What we know for sure, and all models agree on, is that snow will be heavy starting late Wednesday afternoon and continuing through Wednesday night into Thursday. While the snow will be high density at first, it should lighten up considerably by daybreak Thursday. Thursday is a safer bet for powder. Friday has the potential to be even deeper and fluffier snow, but that is dependent on snow continuing into Thursday night which I have lower confidence in. If we do not see this second impulse of additional moisture Thursday night, Friday could be a bit more tracked out than Thursday… Hopefully this will be more clear tomorrow morning. I know there are some antsy people out there planning their “sick” day, but for now this is the best I can do.
Otherwise, today’s runs continued to be mouth-wateringly good. I’ll keep the 10-20″ with up to 2 feet forecast for now… but if the runs continue to look this good tomorrow, I may have to bump totals up a bit again. Get the powder boards ready for action!
Today is the last day of quiet weather as a change to our pattern will bring a very moist system into the area between Wednesday and Friday with significant snowfall accumulations possible in the mountains. 10-20″ with 2 feet or more possible in some locations.
Quiet weather today with gradually increasing clouds this afternoon. Early tomorrow, the first bit of moisture will start to be advected into the area. A few light snow showers will be possible above 8,000 feet with a chance for rain showers below that level. Snow will start to increase in the afternoon as an initial wave approaches the area. Snow will be high density at first.
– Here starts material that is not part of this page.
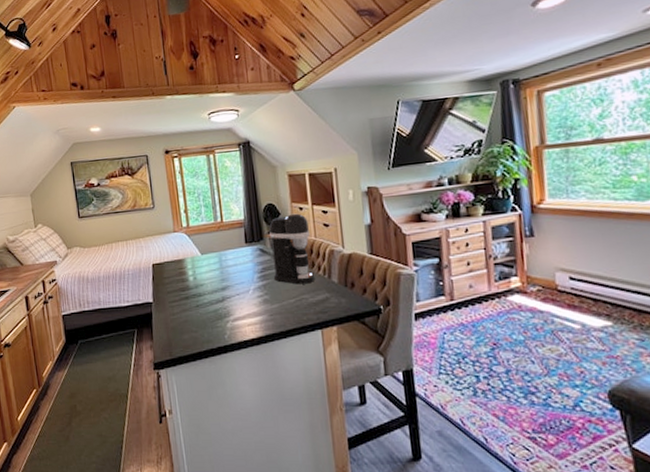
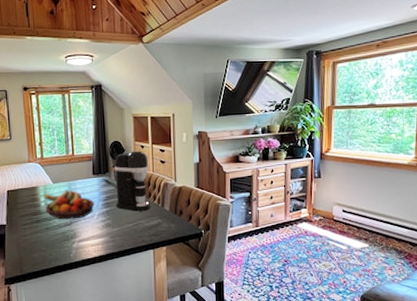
fruit bowl: none [191,261,249,296] -> present [43,190,95,220]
Snow should fall most of Wednesday night into Thursday in the Wasatch. At the same time, a cold front will slowly sag south across the area, cooling temperatures as it does so. Snow levels should fall to 5-6K feet and snow quality will improve in the mountains. GFS/NAM have us entering a cool, showery period late on Thursday through the day on Friday with generally light additional accumulations. The EC this morning, has another strong impulse entering the area after a short break Thursday afternoon. In the EC’s solution, we would have another round of heavy snow for Thursday night into Friday. While both solutions bring good snow to the area — the difference would have major implications on which day would be the best “sick” day for you to take. The GFS/NAM would suggest Thursday — the EC would say Friday. Honestly, it’s probably hard to go wrong with either day. For what it’s worth, the Canadian GEM also supports the EC’s idea of a second strong impulse for Thursday night. I’ll update this afternoon if there is more consensus on this matter.
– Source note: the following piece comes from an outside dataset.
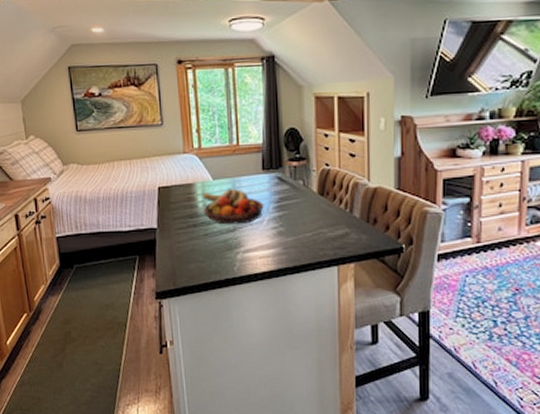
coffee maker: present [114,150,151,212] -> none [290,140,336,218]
As for accumulations, they have potential to be big. Yesterday, I was very conservative in telling you to set your expectations low at 6-12″ until we established more confidence. I think at this point it’s safe for us to raise our expectations. I think 10-20″ will fall throughout the Wasatch. I also think there is a very good chance that certain areas (mainly above 9,000 feet) get 2 feet or more — at this point it is very hard to pinpoint where those places will be.
Later this weekend we’ll have a cool northwest flow. We could see occasional instability showers. GFS has a weak wave moving through on Sunday but the EC keeps us mostly dry. Next week looks to start out dry. Beyond that I have no idea… Some ensembles keep a dry pattern in place while others bring in more storm systems for the second week of February. We’ll have to wait and see.
With all this said, where do we stand currently with our snowpack? Well, the past two and a half weeks of dry weather has done a number on our snowpack with regard to how we are faring compared to average.
Here is the Snowbird SWE (snow water equivalent) of the snowpack compared to average:
Two long dry spells separated by only that five day snowy spell we had earlier this month has caused us to fall way behind average. We currently sit at around 60% of normal at Snowbird. The numbers elsewhere in Utah are generally slightly better… Here is a basin-wide view of the entire Western US:
Prior to this last dry spell, most of these numbers in Utah were in the 80s, they’ve now fallen to between 60-75% in most locations. No hiding that this snow is desperately needed… Let’s hope we get as much or more than expected and we continue to see these numbers improve throughout the month of February. Fingers crossed!